As novelty elements, experimental research aimed to highlight the effects of the concurrent variation in the nitrogen dilution degree of the atmosphere used for nitriding and the ammonia dissociation degree on the growth kinetics of the layer. Thus, analytically it was concluded that these two parameters significantly influence the nitrogen potential of the gas mixture used for nitriding and, implicitly, the nitrogen concentration in equilibrium at the interface between the environment and the thermochemically processed metal product, but experimentally it has been shown that, in the case of an ammonia–nitrogen gaseous mixture, the variation in ammonia dissociation degree in the gaseous mixture does not statistically significantly influence the growth kinetics of the nitrided layer, and the kinetic can be modified by the degree of dilution.

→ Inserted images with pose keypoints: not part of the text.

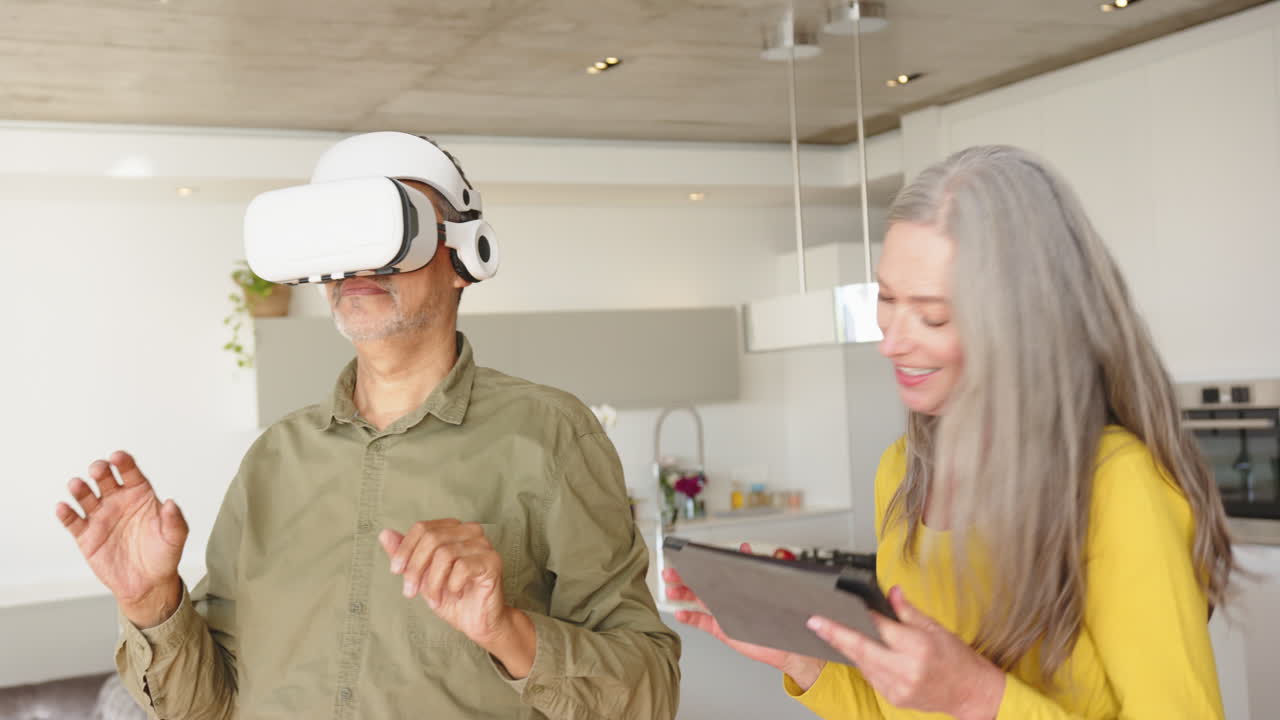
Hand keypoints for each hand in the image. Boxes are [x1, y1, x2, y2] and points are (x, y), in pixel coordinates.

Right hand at [54, 451, 185, 627]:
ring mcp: (101, 517)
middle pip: (105, 479)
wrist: (148, 584)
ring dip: (79, 489)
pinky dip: (66, 514)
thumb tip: (171, 503)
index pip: (131, 473)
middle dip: (99, 470)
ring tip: (77, 485)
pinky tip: (63, 508)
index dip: (124, 462)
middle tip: (98, 470)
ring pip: (86, 497)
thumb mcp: (175, 537)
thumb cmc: (163, 555)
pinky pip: (73, 521)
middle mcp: (118, 501)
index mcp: (140, 495)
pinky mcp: (86, 536)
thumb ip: (174, 520)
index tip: (118, 457)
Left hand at [379, 520, 534, 676]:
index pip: (422, 527)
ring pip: (445, 554)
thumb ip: (405, 555)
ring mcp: (484, 545)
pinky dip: (452, 585)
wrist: (478, 622)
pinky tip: (456, 594)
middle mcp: (470, 532)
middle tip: (410, 591)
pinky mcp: (493, 562)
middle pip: (432, 538)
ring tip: (434, 599)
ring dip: (433, 583)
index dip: (405, 549)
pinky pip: (463, 567)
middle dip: (415, 567)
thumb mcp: (421, 577)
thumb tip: (385, 534)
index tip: (395, 571)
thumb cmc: (452, 598)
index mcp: (453, 530)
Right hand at [664, 543, 825, 689]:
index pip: (716, 571)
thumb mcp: (768, 584)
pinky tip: (679, 613)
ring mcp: (723, 612)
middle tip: (670, 571)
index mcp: (737, 584)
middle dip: (685, 577)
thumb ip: (756, 565)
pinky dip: (690, 617)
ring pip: (698, 600)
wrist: (786, 645)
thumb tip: (745, 548)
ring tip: (670, 590)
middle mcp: (728, 597)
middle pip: (702, 584)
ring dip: (683, 595)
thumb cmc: (780, 614)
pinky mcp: (722, 629)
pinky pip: (702, 621)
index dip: (701, 564)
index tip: (688, 557)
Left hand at [807, 586, 1005, 719]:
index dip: (860, 615)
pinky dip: (863, 662)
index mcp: (918, 648)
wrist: (971, 692)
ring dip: (847, 648)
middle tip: (815, 622)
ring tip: (833, 632)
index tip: (842, 605)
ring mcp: (898, 687)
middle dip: (835, 634)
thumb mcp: (936, 629)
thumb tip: (891, 591)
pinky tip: (861, 652)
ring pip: (863, 664)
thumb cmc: (957, 659)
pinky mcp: (894, 698)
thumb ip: (908, 611)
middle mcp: (906, 670)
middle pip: (862, 649)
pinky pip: (870, 676)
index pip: (880, 627)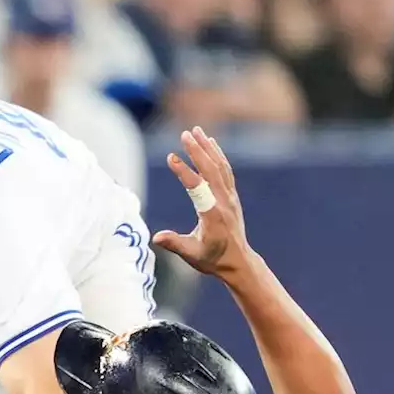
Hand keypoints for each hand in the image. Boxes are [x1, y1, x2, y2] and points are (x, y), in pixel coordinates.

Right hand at [152, 127, 253, 278]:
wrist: (237, 261)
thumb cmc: (212, 259)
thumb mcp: (192, 255)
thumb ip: (175, 244)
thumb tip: (156, 237)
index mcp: (213, 214)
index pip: (197, 187)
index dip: (183, 171)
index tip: (170, 157)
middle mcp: (224, 201)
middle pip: (211, 170)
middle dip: (197, 150)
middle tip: (185, 133)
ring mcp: (230, 197)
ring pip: (220, 166)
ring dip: (208, 147)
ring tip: (196, 131)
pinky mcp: (231, 196)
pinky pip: (225, 170)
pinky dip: (217, 155)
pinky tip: (210, 144)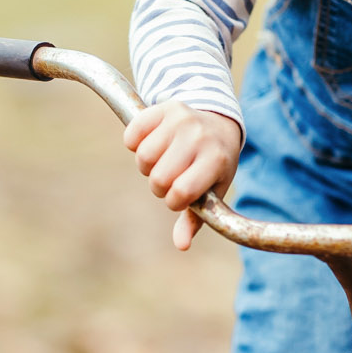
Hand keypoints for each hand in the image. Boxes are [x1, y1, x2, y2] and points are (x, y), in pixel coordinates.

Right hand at [124, 101, 242, 249]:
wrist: (219, 123)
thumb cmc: (214, 166)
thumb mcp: (212, 191)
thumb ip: (195, 219)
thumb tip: (181, 245)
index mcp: (215, 160)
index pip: (181, 191)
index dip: (174, 200)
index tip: (179, 195)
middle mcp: (199, 137)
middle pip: (158, 177)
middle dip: (159, 186)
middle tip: (170, 178)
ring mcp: (180, 119)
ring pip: (143, 157)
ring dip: (147, 165)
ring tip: (162, 160)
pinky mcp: (162, 107)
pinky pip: (132, 134)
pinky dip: (134, 143)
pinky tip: (151, 143)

The presence of alloying elements’ effect on the nitrogen diffusion coefficient in the α and ε phase, respectively, was calculated and it was concluded that its value significantly decreases in the presence of alloying elements, which justifies the much smaller size of nitrided layers obtained on 34CrAlMo5 nitralloy steel compared to Fe-ARMCO, nitrided under the same conditions.